Judiciary Committee Chairman Patrick Leahy released a statement  this morning on what it means that Senate Republicans would even consider filibustering someone like Caitlin Halligan:
Republicans' shifting standards with respect to judicial nominations have required cloture motions to be filed on some nominations that ultimately won unanimous support from the Senate. Those shifting standards even required cloture to be filed on a district court nomination earlier this year. It would set yet another new standard if a nominee this well-qualified is prevented from even having an up-or-down vote, and one that could not be met by judicial nominees of Presidents of either party.
Indeed, Halligan's exceptional qualifications and broad-based, bipartisan support cannot be denied:
- She has received the highest possible rating of her qualifications from a unanimous panel of the ABA's nonpartisan Standing Committee on the Federal Judiciary.
- She served as New York's State's solicitor general for nearly six years.
- She has a broad range of professional experience in government service, private practice, and academia.
- She has received the strong support of a bipartisan group of America's most renowned appellate advocates, including Miguel Estrada (Assistant to the Solicitor General under President George W. Bush and former nominee to this same court), Seth Waxman (Solicitor General under President Clinton), Carter Phillips (Assistant to the Solicitor General under President Reagan), and Walter Dellinger (Solicitor General under President Clinton).

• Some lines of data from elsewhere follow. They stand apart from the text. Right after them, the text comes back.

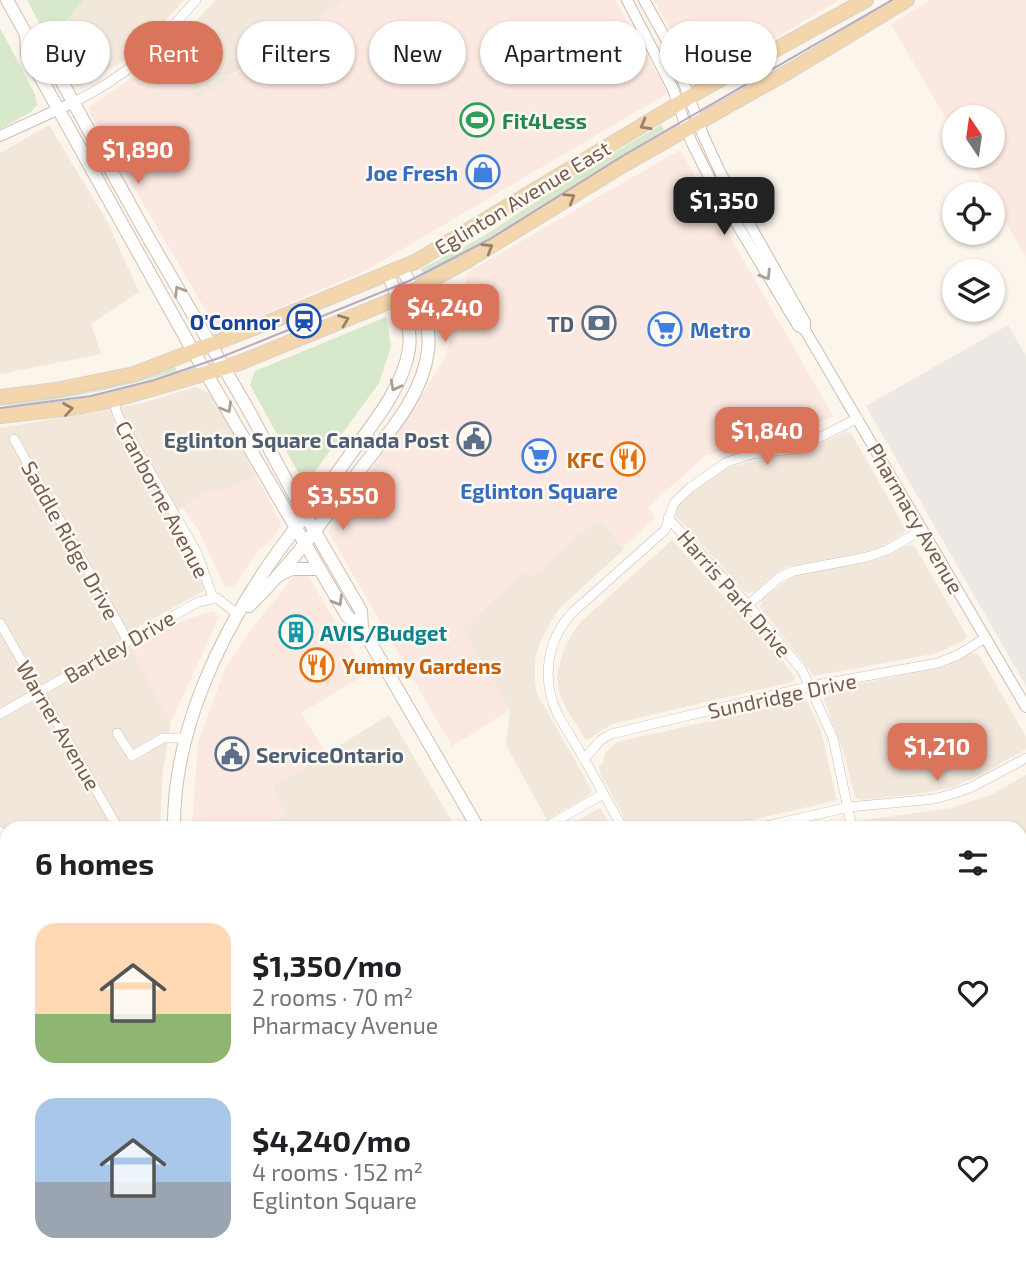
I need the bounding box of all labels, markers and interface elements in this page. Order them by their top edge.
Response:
chip: Buy [21,21,110,84]
chip: Rent [124,21,223,84]
chip: Filters [237,21,355,84]
chip: New [369,21,466,84]
chip: Apartment [480,21,646,84]
chip: House [660,21,777,84]
sports icon: Fit4Less [458,101,496,139]
north arrow [942,105,1004,168]
map controls [942,105,1005,322]
place label: Fit4Less [502,108,587,133]
one-way arrow [640,117,652,130]
pin: $1,890 [81,127,195,186]
text: $1,890 [102,135,174,163]
street label: Eglinton Avenue East [430,135,614,259]
shop icon: Joe Fresh [464,153,502,191]
place label: Joe Fresh [366,160,458,185]
pin: $1,350 [667,177,781,237]
button: locate [942,182,1005,245]
text: $1,350 [689,186,759,214]
one-way arrow [562,193,575,206]
one-way arrow [481,243,494,256]
button: layers [942,259,1005,322]
one-way arrow [758,268,771,281]
pin: $4,240 [388,284,502,344]
one-way arrow [175,285,188,298]
text: $4,240 [407,293,483,321]
station icon: O'Connor [285,302,323,340]
bank icon: TD [580,304,618,342]
place label: O'Connor [190,309,280,334]
supermarket icon: Metro [646,310,684,348]
place label: TD [547,311,574,336]
one-way arrow [338,315,350,329]
place label: Metro [690,317,751,342]
one-way arrow [390,379,403,391]
one-way arrow [219,400,232,413]
one-way arrow [62,402,74,417]
pin: $1,840 [710,407,824,467]
street label: Cranborne Avenue [111,416,215,582]
text: $1,840 [731,416,803,444]
public building icon: Eglinton Square Canada Post [455,420,493,458]
place label: Eglinton Square Canada Post [164,427,449,452]
supermarket icon: Eglinton Square [520,437,558,475]
street label: Pharmacy Avenue [863,438,969,598]
restaurant icon: KFC [609,440,647,478]
place label: KFC [567,447,604,472]
street label: Saddle Ridge Drive [17,456,125,624]
pin: $3,550 [286,472,400,532]
place label: Eglinton Square [460,478,618,503]
text: $3,550 [307,481,379,509]
street label: Harris Park Drive [673,524,797,662]
one-way arrow [329,593,342,606]
street label: Bartley Drive [59,604,179,688]
building icon: AVIS/Budget [277,613,315,651]
place label: AVIS/Budget [320,620,448,645]
restaurant icon: Yummy Gardens [298,646,336,684]
place label: Yummy Gardens [342,653,502,679]
street label: Warner Avenue [12,656,106,794]
street label: Sundridge Drive [705,667,859,723]
pin: $1,210 [880,724,994,783]
text: $1,210 [904,732,970,760]
public building icon: ServiceOntario [213,735,251,773]
place label: ServiceOntario [256,742,404,767]
icon: filters [954,844,992,882]
text: 6 homes [35,845,154,881]
text: $1,350/mo [252,947,402,983]
icon: home [91,951,175,1035]
icon: heart [954,974,992,1012]
text: 2 rooms · 70 m² [252,983,413,1011]
text: Pharmacy Avenue [252,1011,438,1039]
text: $4,240/mo [252,1122,411,1158]
icon: home [91,1126,175,1210]
icon: heart [954,1149,992,1187]
text: 4 rooms · 152 m² [252,1158,423,1186]
text: Eglinton Square [252,1186,417,1214]

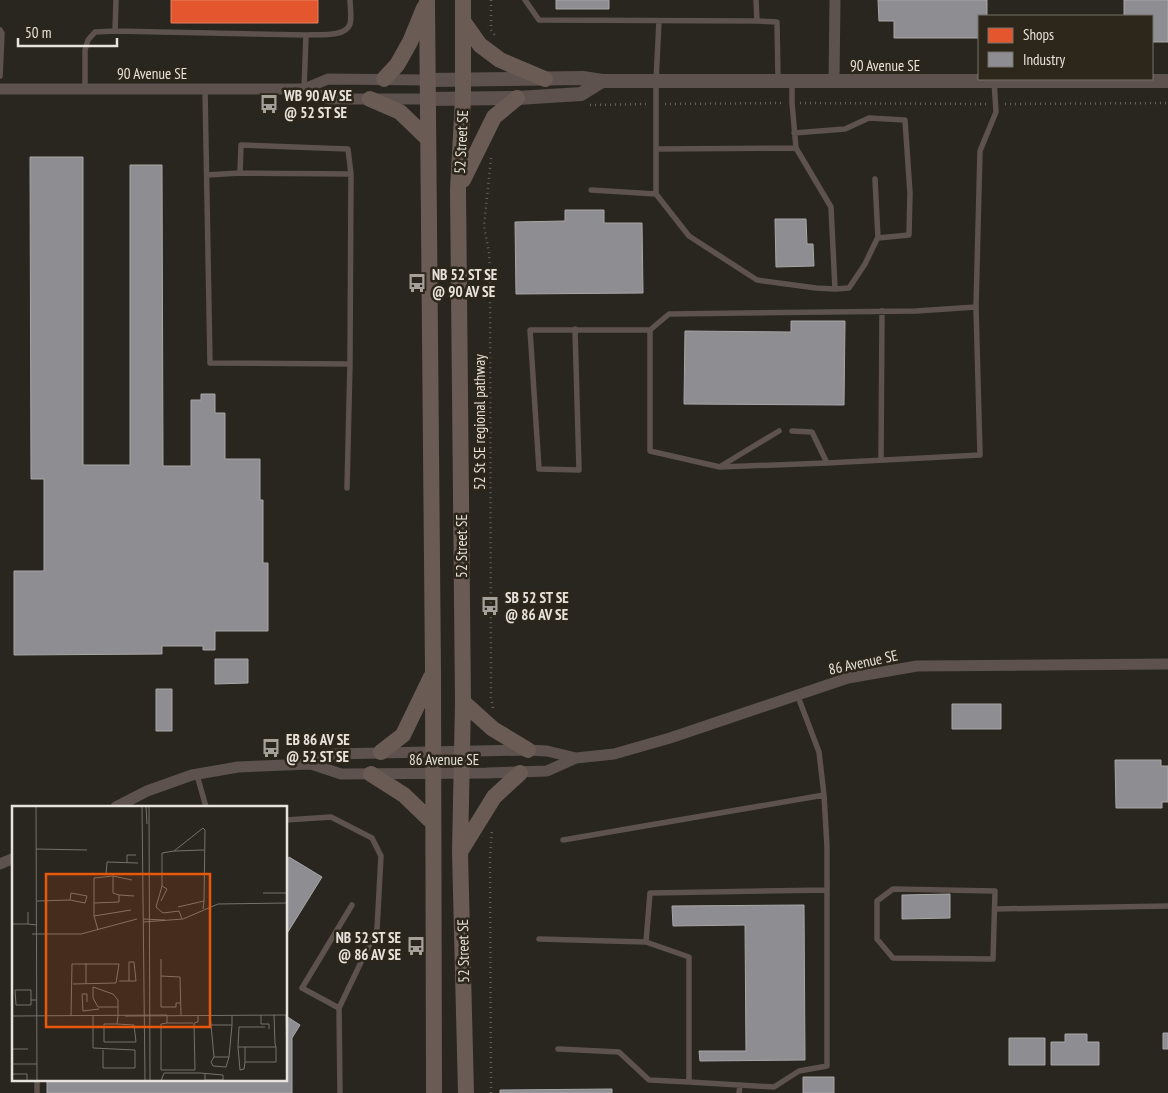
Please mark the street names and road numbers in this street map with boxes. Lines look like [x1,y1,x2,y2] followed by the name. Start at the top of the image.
[850,56,920,75] street label: 90 Avenue SE
[117,64,187,83] street label: 90 Avenue SE
[450,110,472,174] street label: 52 Street SE
[470,354,489,490] street label: 52 St SE regional pathway
[452,514,471,578] street label: 52 Street SE
[827,645,899,679] street label: 86 Avenue SE
[409,750,479,769] street label: 86 Avenue SE
[453,919,473,983] street label: 52 Street SE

- She has been endorsed by women's professional organizations like the National Center for Women and Policing, the National Conference of Women's Bar Associations, the Women's Bar Association of the District of Columbia, and the U.S. Women's Chamber of Commerce.
- She has the support of law enforcement organizations like the National District Attorneys Association, the New York Association of Chiefs of Police, the New York State Sheriff's Association, and New York Women in Law Enforcement.
- She has been endorsed by top law enforcement officials in her home state like Raymond Kelly (New York City Police Commissioner) and Robert Morgenthau (former New York County District Attorney).
- She was awarded the National Association of Attorneys General “Best Brief” award five consecutive years.
Clearly, Caitlin Halligan is supremely qualified, mainstream, and uncontroversial. The need for a cloture vote shows how far Senate Republicans have moved the goalposts since claiming during the Bush Administration that the Constitution actually prohibits the filibustering of judicial nominees. It is hard to imagine what "extraordinary circumstances" – the standard set by the "Gang of Fourteen" in 2005 – would possibly warrant a filibuster in this case.
Chairman Leahy is right to mention that a new standard would be created if a DC Circuit Court nominee with such sterling qualifications and bipartisan support cannot even get an up-or-down vote on the Senate floor. What nominee could possibly meet this new standard? Should Halligan be filibustered, then it seems unlikely that any vacancy on that court could ever get filled. Considering that three of the eleven seats on the DC Circuit are vacant (this one for more than six years), that would deal a crippling blow to what many consider to be the nation's second most important court.
When the cloture vote on Halligan is held this Tuesday, let's hope cooler heads prevail. And let's hope that by Wednesday, we'll be calling her Judge Caitlin Halligan.